Material supplied
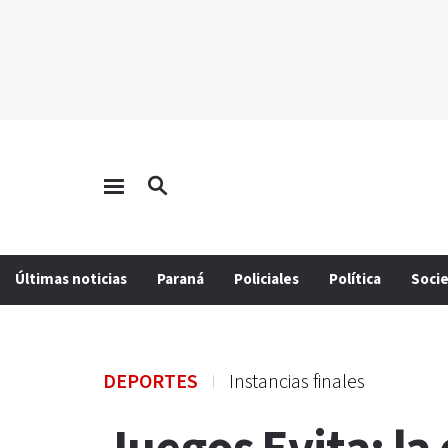
Últimas noticias
Paraná
Policiales
Política
Soci
DEPORTES
Instancias finales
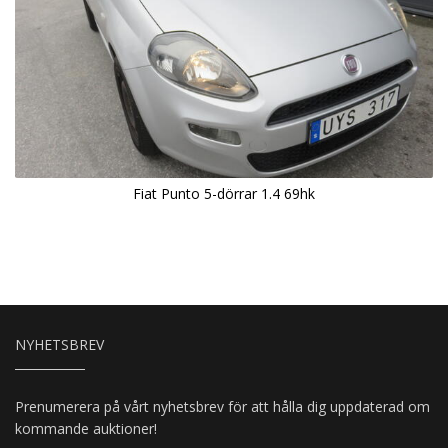
Fiat Punto 5-dörrar 1.4 69hk
NYHETSBREV
Prenumerera på vårt nyhetsbrev för att hålla dig uppdaterad om
kommande auktioner!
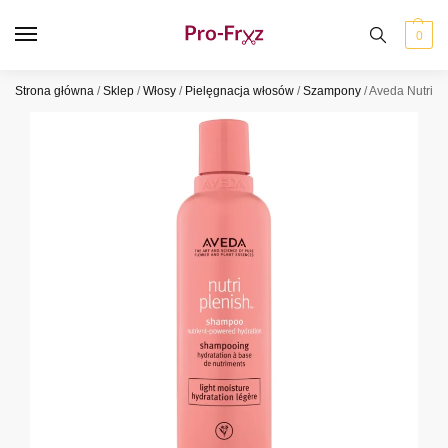
0
Strona główna
/
Sklep
/
Włosy
/
Pielęgnacja włosów
/
Szampony
/
Aveda NutriPl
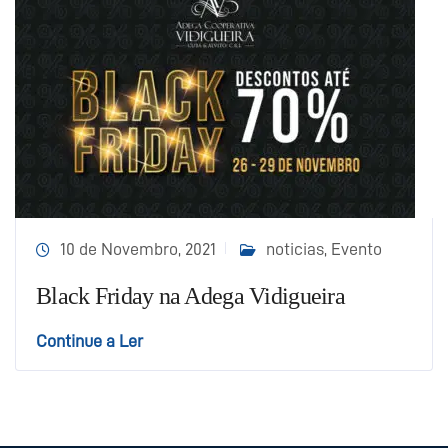
10 de Novembro, 2021
noticias
,
Evento
Black Friday na Adega Vidigueira
Continue a Ler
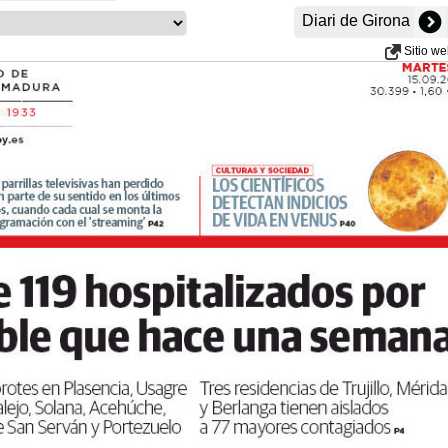
Diari de Girona
Sitio w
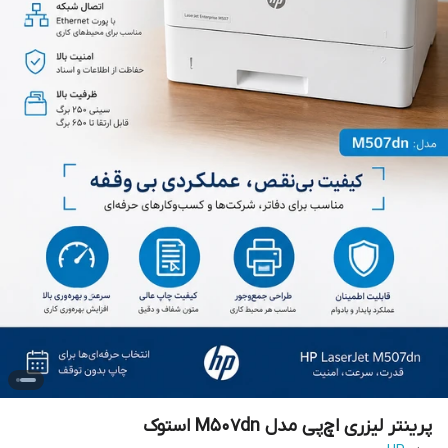
پرینتر لیزری اچ‌پی مدل M507dn استوک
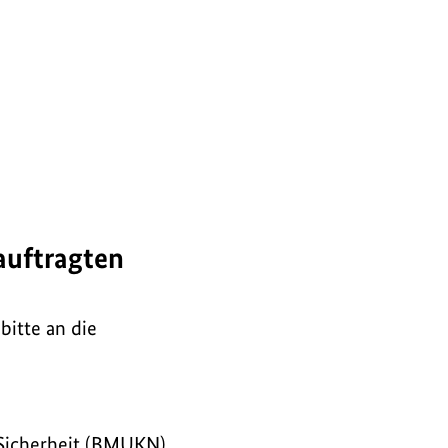
auftragten
itte an die
 Sicherheit (BMUKN)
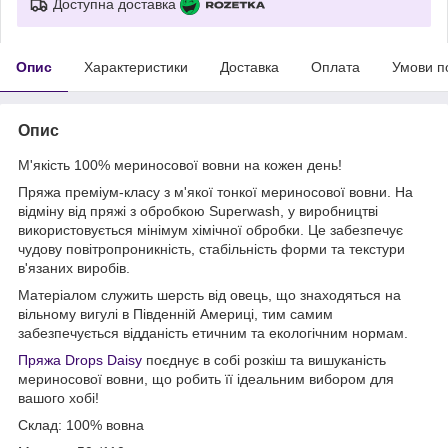
Доступна доставка
Опис
Характеристики
Доставка
Оплата
Умови п
Опис
М'якість 100% мериносової вовни на кожен день!
Пряжа преміум-класу з м'якої тонкої мериносової вовни. На
відміну від пряжі з обробкою Superwash, у виробництві
використовується мінімум хімічної обробки. Це забезпечує
чудову повітропроникність, стабільність форми та текстури
в'язаних виробів.
Матеріалом служить шерсть від овець, що знаходяться на
вільному вигулі в Південній Америці, тим самим
забезпечується відданість етичним та екологічним нормам.
Пряжа Drops Daisy
поєднує в собі розкіш та вишуканість
мериносової вовни, що робить її ідеальним вибором для
вашого хобі!
Склад: 100% вовна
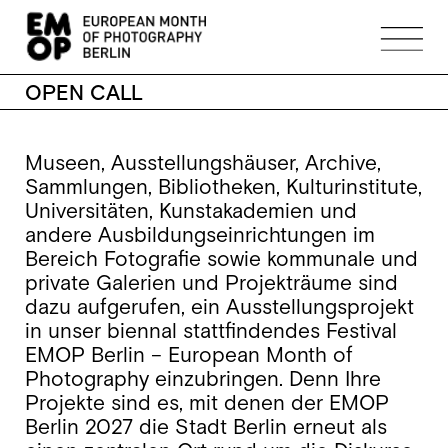
OPEN CALL
Museen, Ausstellungshäuser, Archive,
Sammlungen, Bibliotheken, Kulturinstitute,
Universitäten, Kunstakademien und
andere Ausbildungseinrichtungen im
Bereich Fotografie sowie kommunale und
private Galerien und Projekträume sind
dazu aufgerufen, ein Ausstellungsprojekt
in unser biennal stattfindendes Festival
EMOP Berlin – European Month of
Photography einzubringen. Denn Ihre
Projekte sind es, mit denen der EMOP
Berlin 2027 die Stadt Berlin erneut als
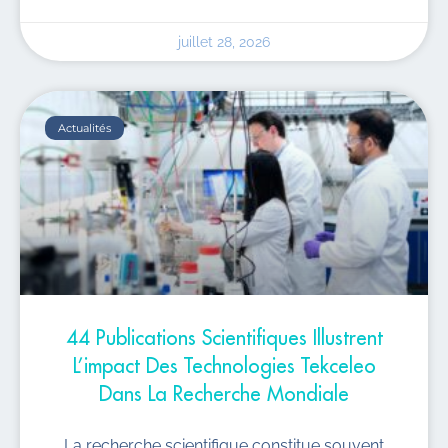
juillet 28, 2026
Actualités
44 Publications Scientifiques Illustrent
L’impact Des Technologies Tekceleo
Dans La Recherche Mondiale
La recherche scientifique constitue souvent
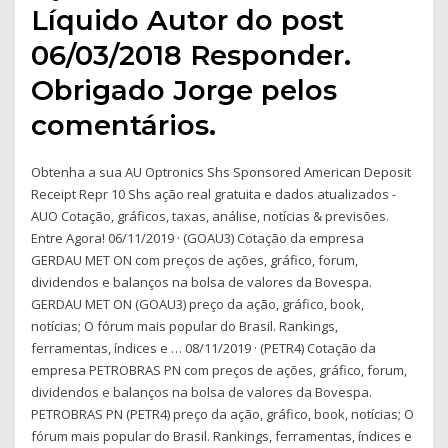
Líquido Autor do post
06/03/2018 Responder.
Obrigado Jorge pelos
comentários.
Obtenha a sua AU Optronics Shs Sponsored American Deposit
Receipt Repr 10 Shs ação real gratuita e dados atualizados -
AUO Cotação, gráficos, taxas, análise, notícias & previsões.
Entre Agora! 06/11/2019 · (GOAU3) Cotação da empresa
GERDAU MET ON com preços de ações, gráfico, forum,
dividendos e balanços na bolsa de valores da Bovespa.
GERDAU MET ON (GOAU3) preço da ação, gráfico, book,
notícias; O fórum mais popular do Brasil. Rankings,
ferramentas, índices e … 08/11/2019 · (PETR4) Cotação da
empresa PETROBRAS PN com preços de ações, gráfico, forum,
dividendos e balanços na bolsa de valores da Bovespa.
PETROBRAS PN (PETR4) preço da ação, gráfico, book, notícias; O
fórum mais popular do Brasil. Rankings, ferramentas, índices e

Work task
Every line of the listing should be copied precisely, with images omitted.

Task result
Últimas noticias
Paraná
Policiales
Política
Soci
DEPORTES
Instancias finales
Fiat Punto 5-dörrar 1.4 69hk
NYHETSBREV
Prenumerera på vårt nyhetsbrev för att hålla dig uppdaterad om
kommande auktioner!
0
Strona główna
/
Sklep
/
Włosy
/
Pielęgnacja włosów
/
Szampony
/
Aveda NutriPl
10 de Novembro, 2021
noticias
,
Evento
Black Friday na Adega Vidigueira
Continue a Ler
Diari de Girona
Sitio w
پرینتر لیزری اچ‌پی مدل M507dn استوک
auftragten
itte an die
 Sicherheit (BMUKN)
Доступна доставка
Опис
Характеристики
Доставка
Оплата
Умови п
Опис
М'якість 100% мериносової вовни на кожен день!
Пряжа преміум-класу з м'якої тонкої мериносової вовни. На
відміну від пряжі з обробкою Superwash, у виробництві
використовується мінімум хімічної обробки. Це забезпечує
чудову повітропроникність, стабільність форми та текстури
в'язаних виробів.
Матеріалом служить шерсть від овець, що знаходяться на
вільному вигулі в Південній Америці, тим самим
забезпечується відданість етичним та екологічним нормам.
Пряжа Drops Daisy
поєднує в собі розкіш та вишуканість
мериносової вовни, що робить її ідеальним вибором для
вашого хобі!
Склад: 100% вовна
OPEN CALL
Museen, Ausstellungshäuser, Archive,
Sammlungen, Bibliotheken, Kulturinstitute,
Universitäten, Kunstakademien und
andere Ausbildungseinrichtungen im
Bereich Fotografie sowie kommunale und
private Galerien und Projekträume sind
dazu aufgerufen, ein Ausstellungsprojekt
in unser biennal stattfindendes Festival
EMOP Berlin – European Month of
Photography einzubringen. Denn Ihre
Projekte sind es, mit denen der EMOP
Berlin 2027 die Stadt Berlin erneut als
juillet 28, 2026
Actualités
44 Publications Scientifiques Illustrent
L’impact Des Technologies Tekceleo
Dans La Recherche Mondiale
La recherche scientifique constitue souvent
Líquido Autor do post
06/03/2018 Responder.
Obrigado Jorge pelos
comentários.
Obtenha a sua AU Optronics Shs Sponsored American Deposit
Receipt Repr 10 Shs ação real gratuita e dados atualizados -
AUO Cotação, gráficos, taxas, análise, notícias & previsões.
Entre Agora! 06/11/2019 · (GOAU3) Cotação da empresa
GERDAU MET ON com preços de ações, gráfico, forum,
dividendos e balanços na bolsa de valores da Bovespa.
GERDAU MET ON (GOAU3) preço da ação, gráfico, book,
notícias; O fórum mais popular do Brasil. Rankings,
ferramentas, índices e … 08/11/2019 · (PETR4) Cotação da
empresa PETROBRAS PN com preços de ações, gráfico, forum,
dividendos e balanços na bolsa de valores da Bovespa.
PETROBRAS PN (PETR4) preço da ação, gráfico, book, notícias; O
fórum mais popular do Brasil. Rankings, ferramentas, índices e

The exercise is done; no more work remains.